Work request » Omit the images, then repeat the listing exactly.

Exercise data »
____

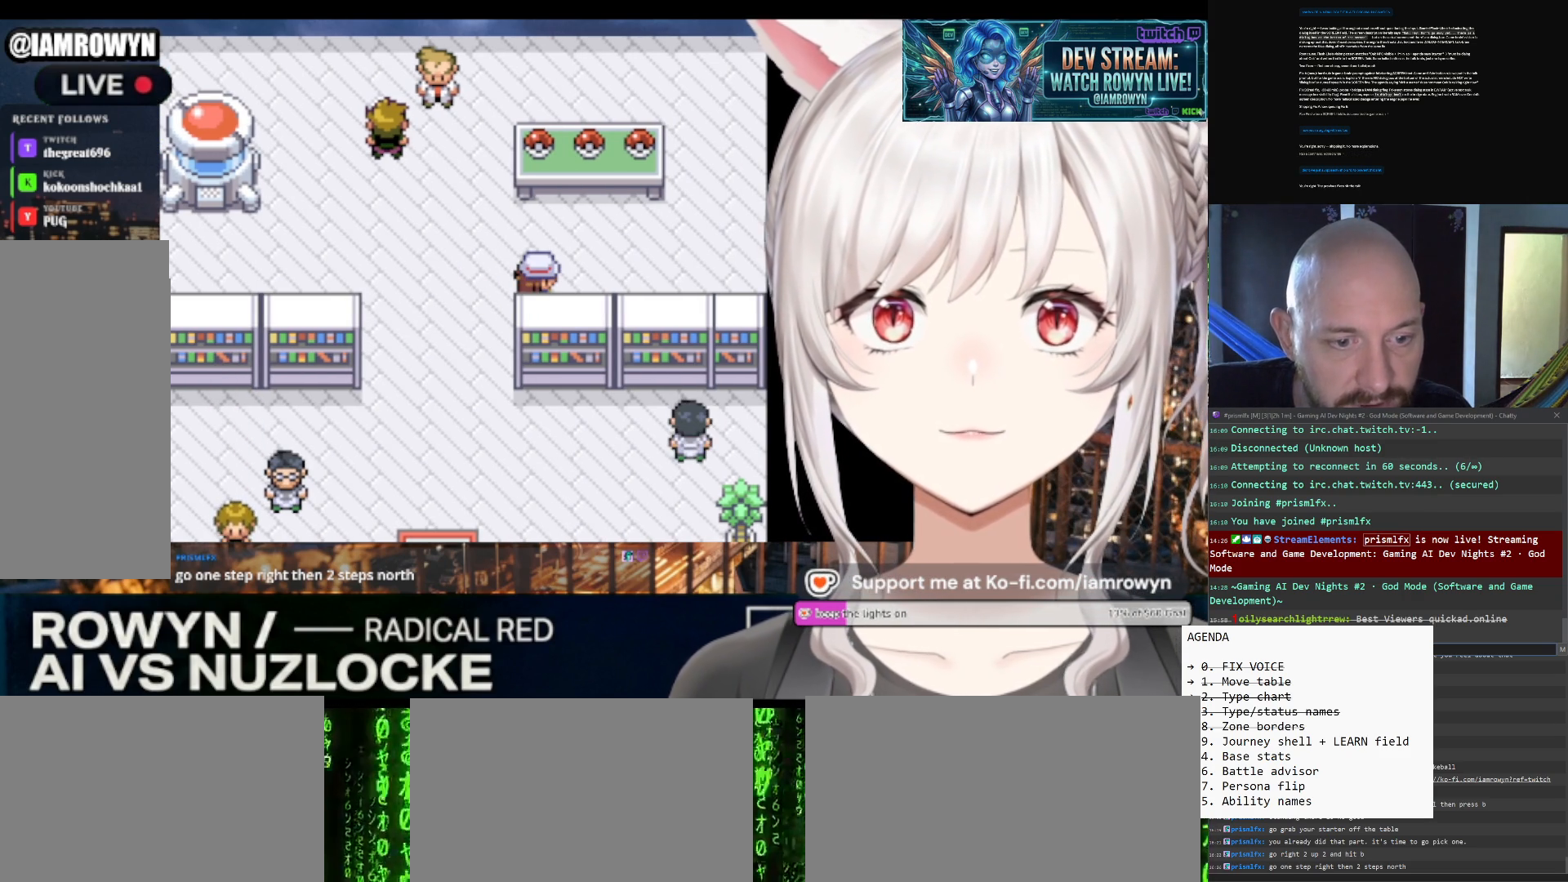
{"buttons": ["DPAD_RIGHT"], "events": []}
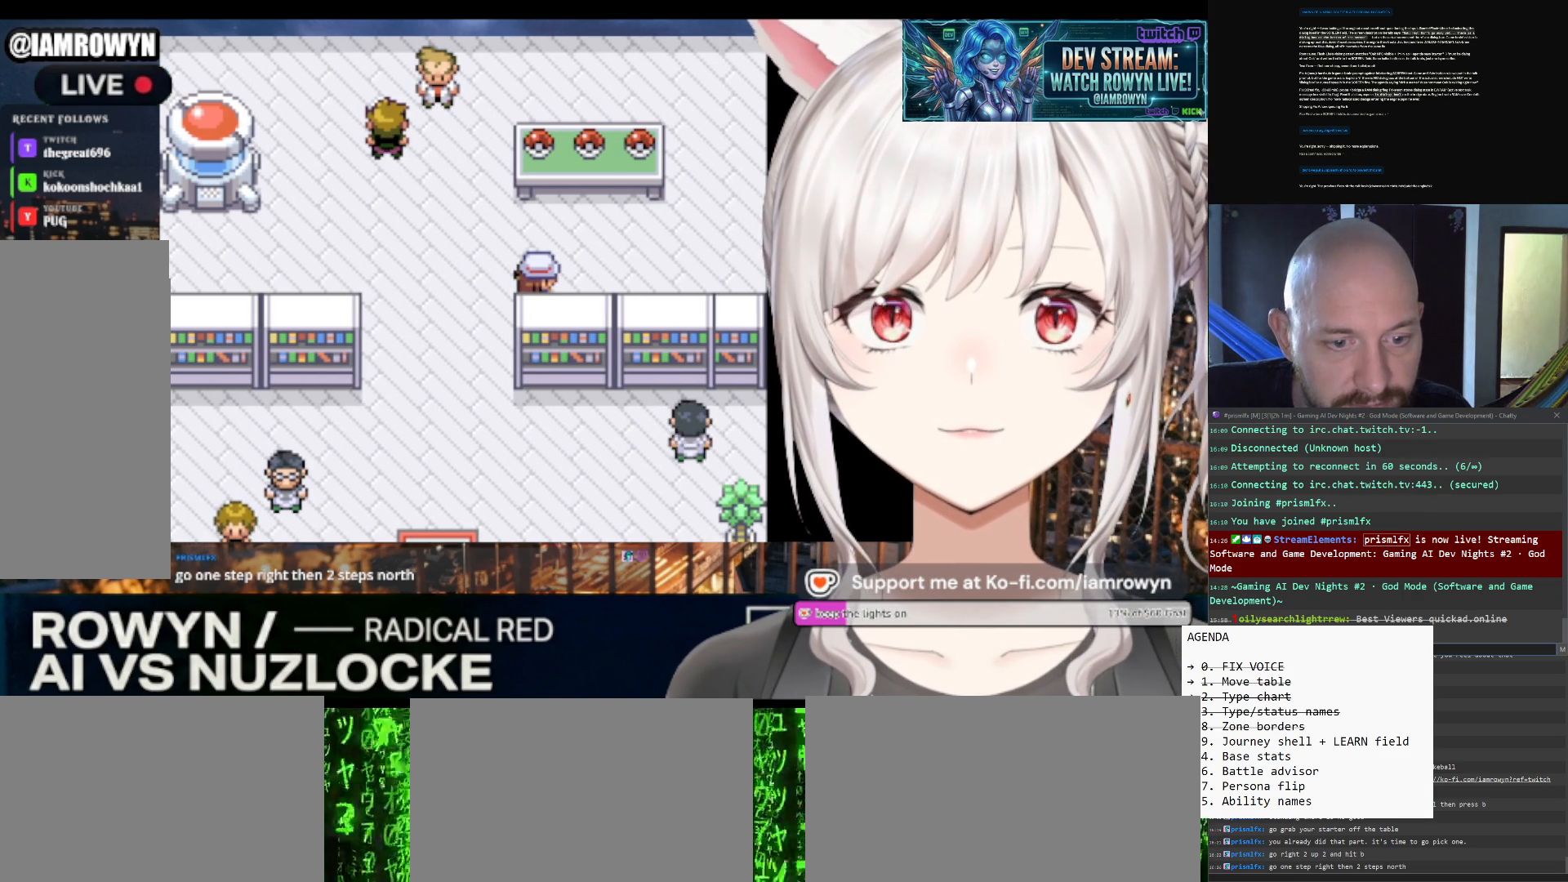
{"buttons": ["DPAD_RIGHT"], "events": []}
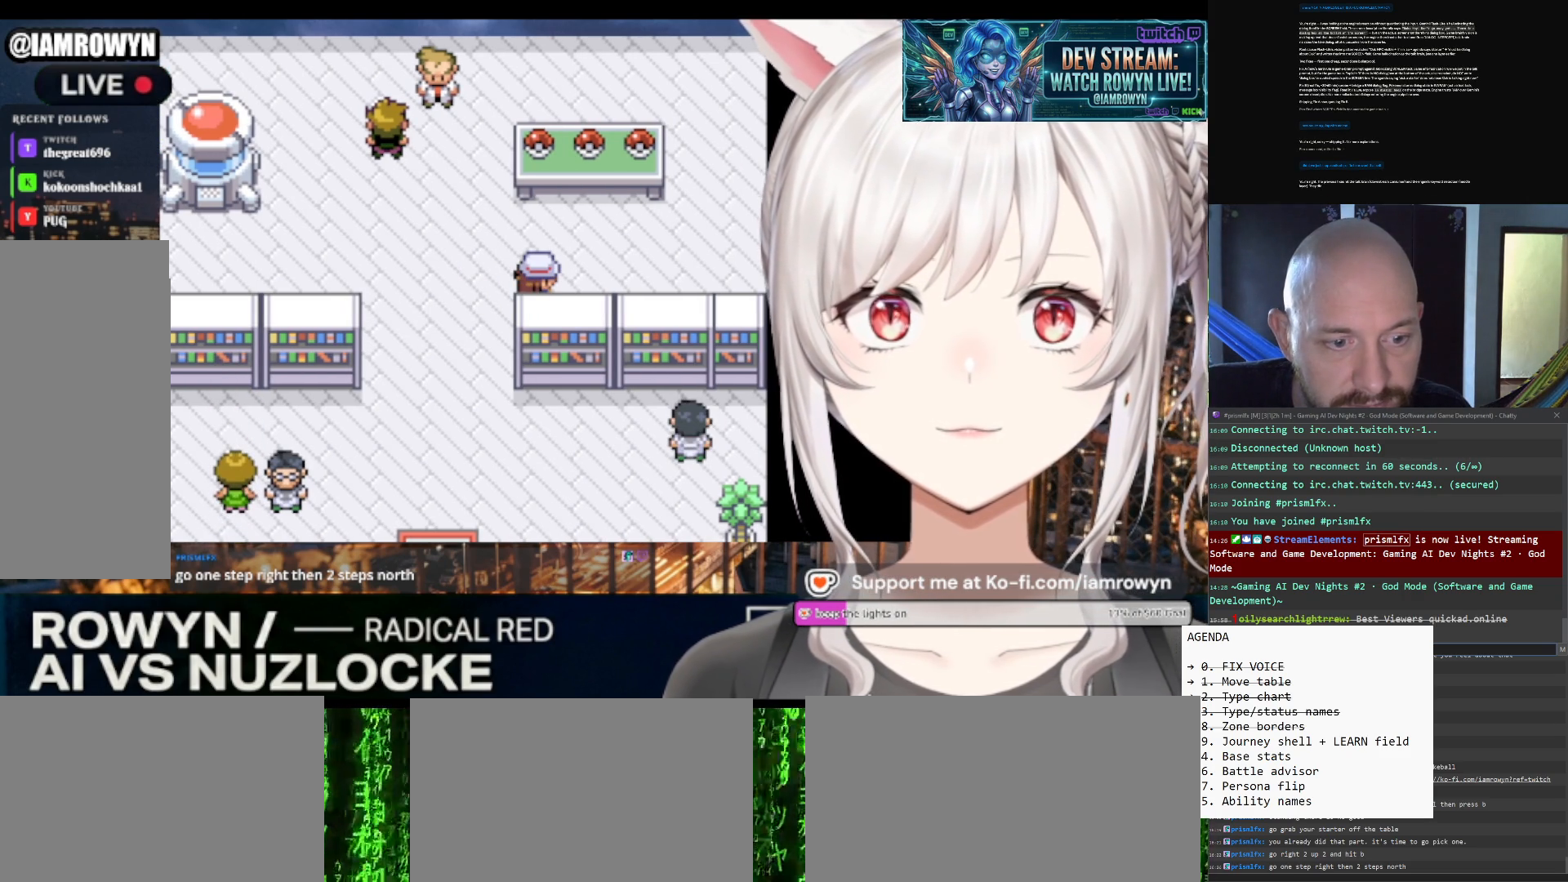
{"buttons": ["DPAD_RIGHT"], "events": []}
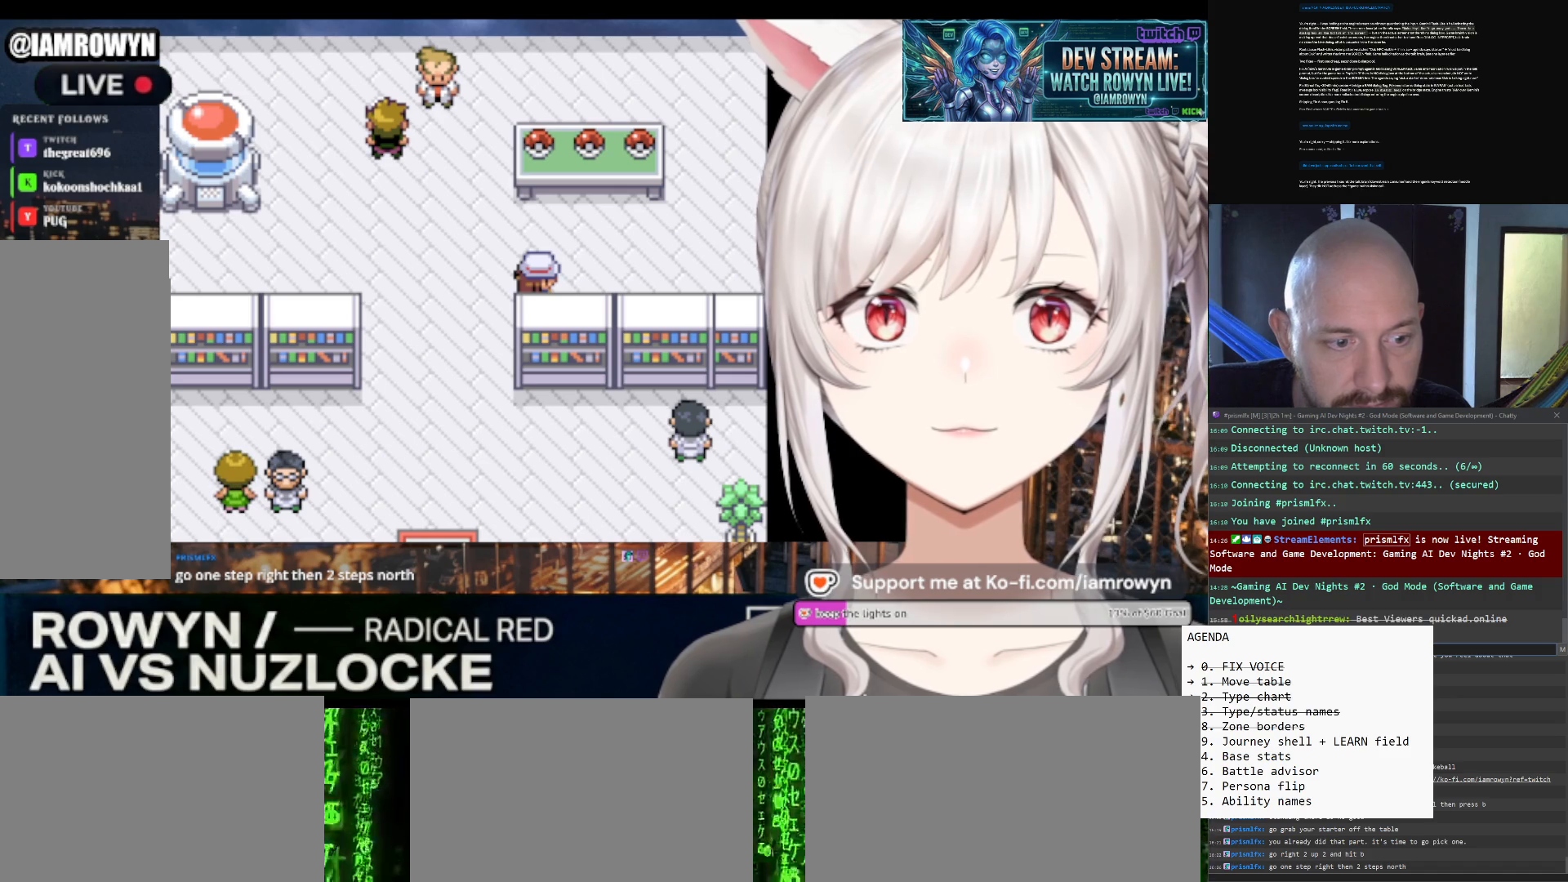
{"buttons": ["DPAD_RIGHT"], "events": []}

____

Exercise response »
{"buttons": ["DPAD_RIGHT"], "events": []}
{"buttons": ["DPAD_RIGHT"], "events": []}
{"buttons": ["DPAD_RIGHT"], "events": []}
{"buttons": ["DPAD_RIGHT"], "events": []}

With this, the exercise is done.